Geraldine Willders, headteacher at St Mary’s Catholic primary school in Lincolnshire, agrees, saying that when it came to the workshop session, “children were completely engrossed from beginning to end – they were able to go into a lot of depth.”

Some schools did express concerns about how parents would react to children discussing various forms of harm that adults can inflict on them. However, Sue Nightingale, pastoral worker at Christchurch Junior School in Dorset says that “Childline has thought that through and provides information for parents which outline what they’ll doing, and nobody did withdraw their child. It’s a bit like sex education; parents don’t quite know how to talk to their youngsters about it so it’s perhaps a bit of a sigh of relief.”

Mitchell acknowledges, however, that there are children not in mainstream education who will be much harder to reach. Pupils with special educational needs will require specially adapted material and in-school sessions. His team is also currently scoping how to deliver the programme to home-schooled children who are particularly vulnerable as they have no regular contact with professionals to whom they might disclose. Traveller children and children who are chronically or seriously ill are also groups that the charity knows it needs to find creative ways of engaging with.

Praise for the training to date has been almost universal, with 98% of teachers rating it as either excellent or good.
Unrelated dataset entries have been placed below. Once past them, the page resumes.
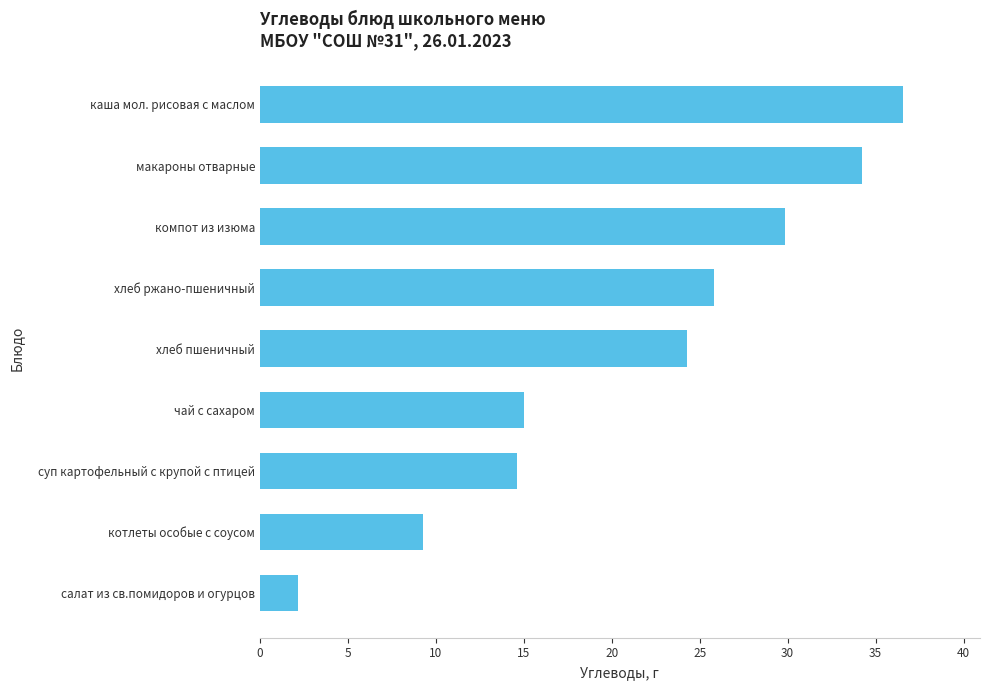

What is the average value?

21.3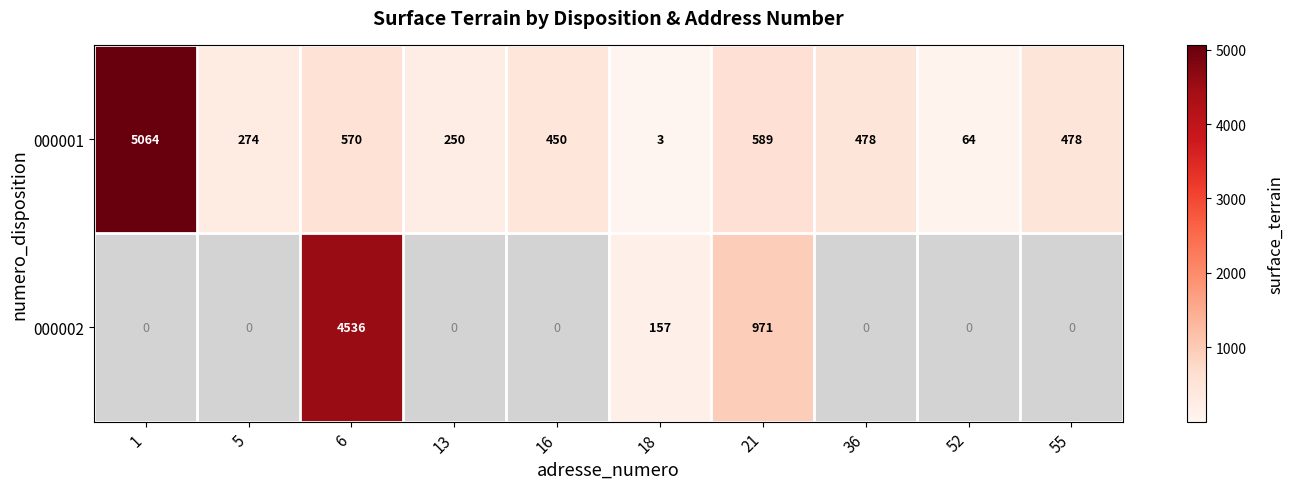

At which label does 000002 first exceed 157?

6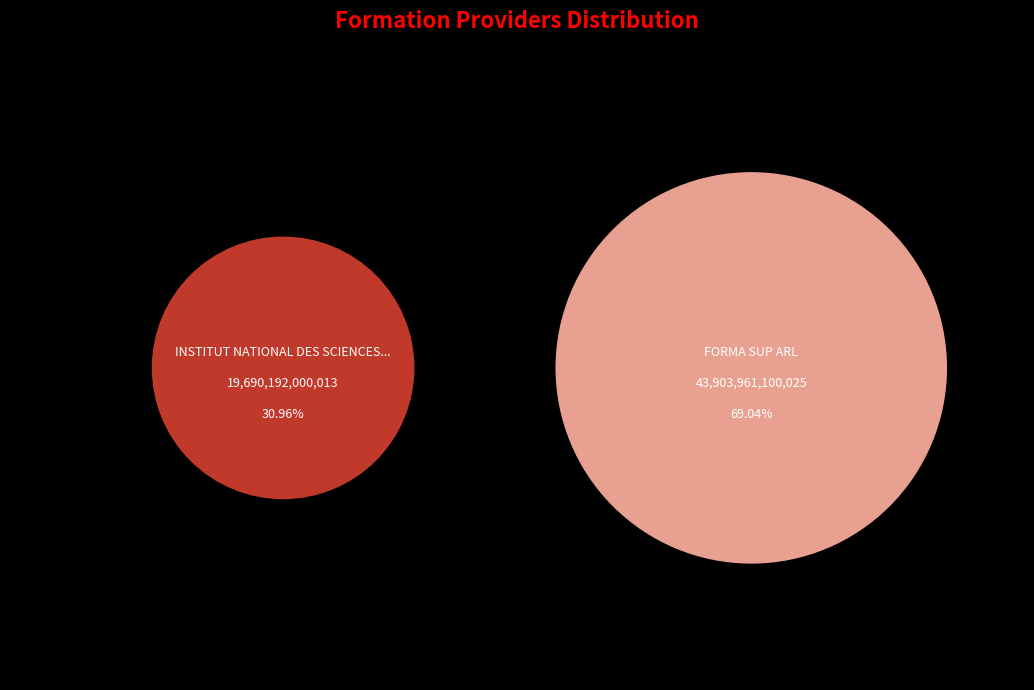

How many segments does this pie chart have?

2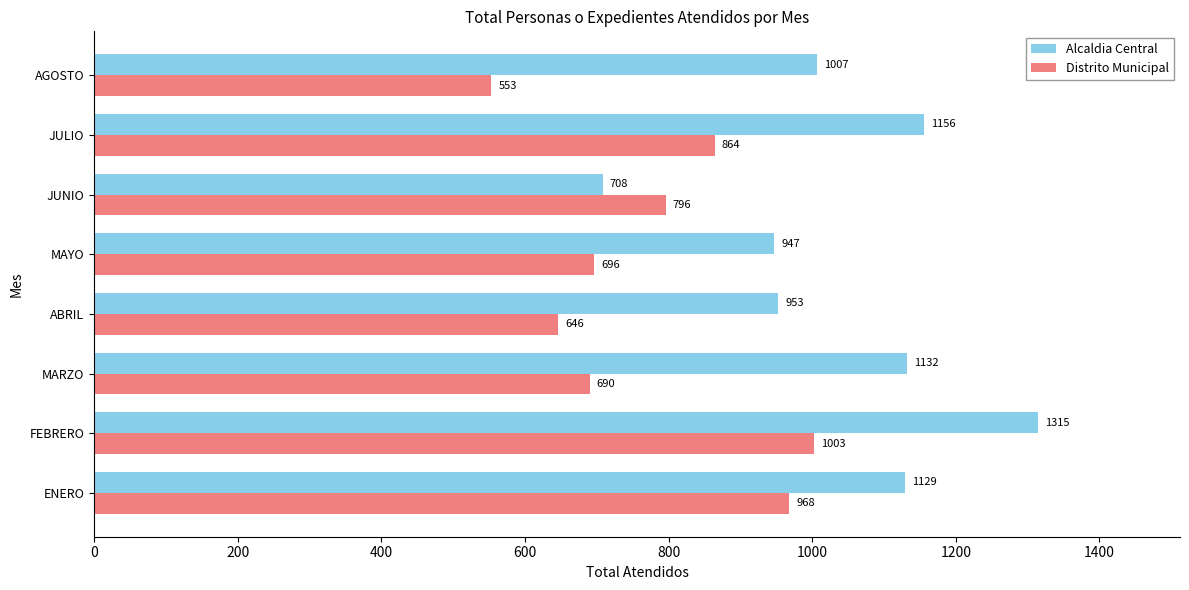

At how many categories does at least one series exceed 660?

8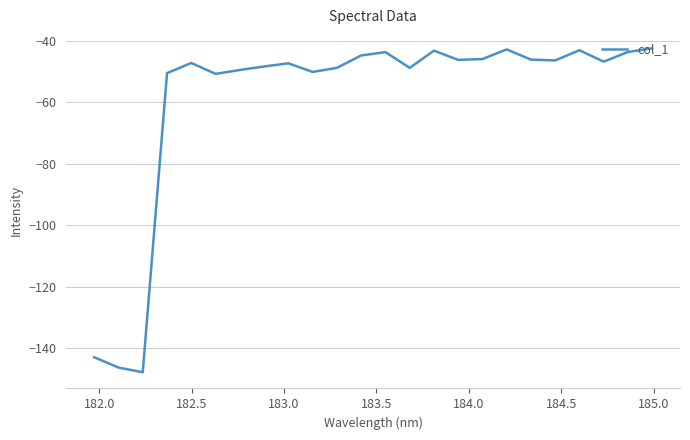

Does the chart display data point markers on the line(s)?

No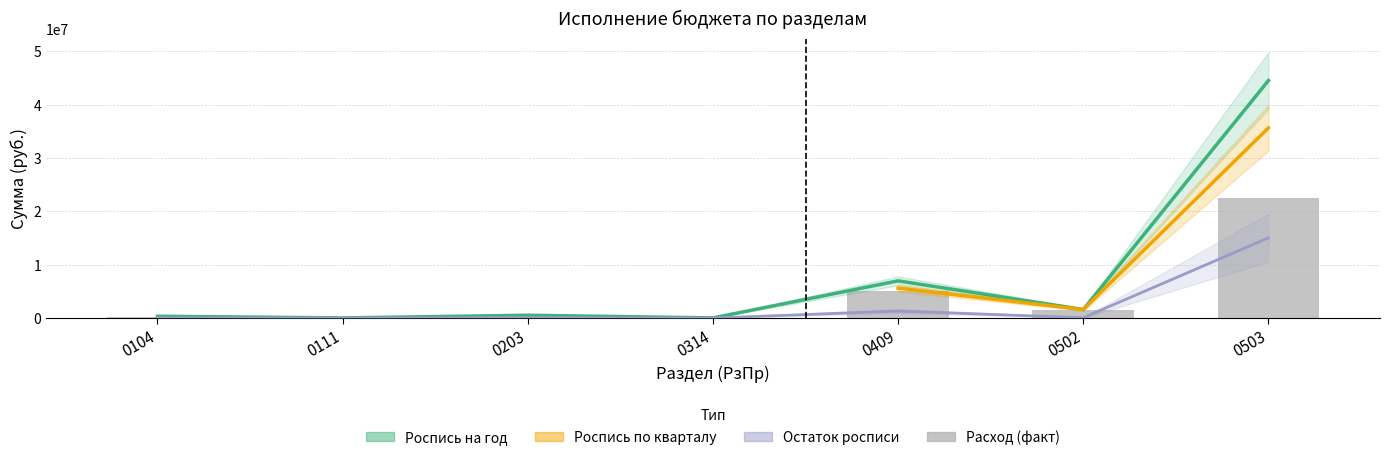

At which category is the sum across all series the highest?

0503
Perhaps more importantly, 79% of children who had taken part subsequently correctly identified abusive scenarios, with 81% able to identify alternative scenarios that were not.

No matter how good this type of intervention, however, Willders says that schools must prioritise curriculum time to support what children have learned. “It’s a brilliant programme and it’s always good to get an outside person in – and it also heightens our own staff awareness,” she says. “But it is just one aspect, and what schools can’t do is say, right, that’s done then, and not continue with the work around it.”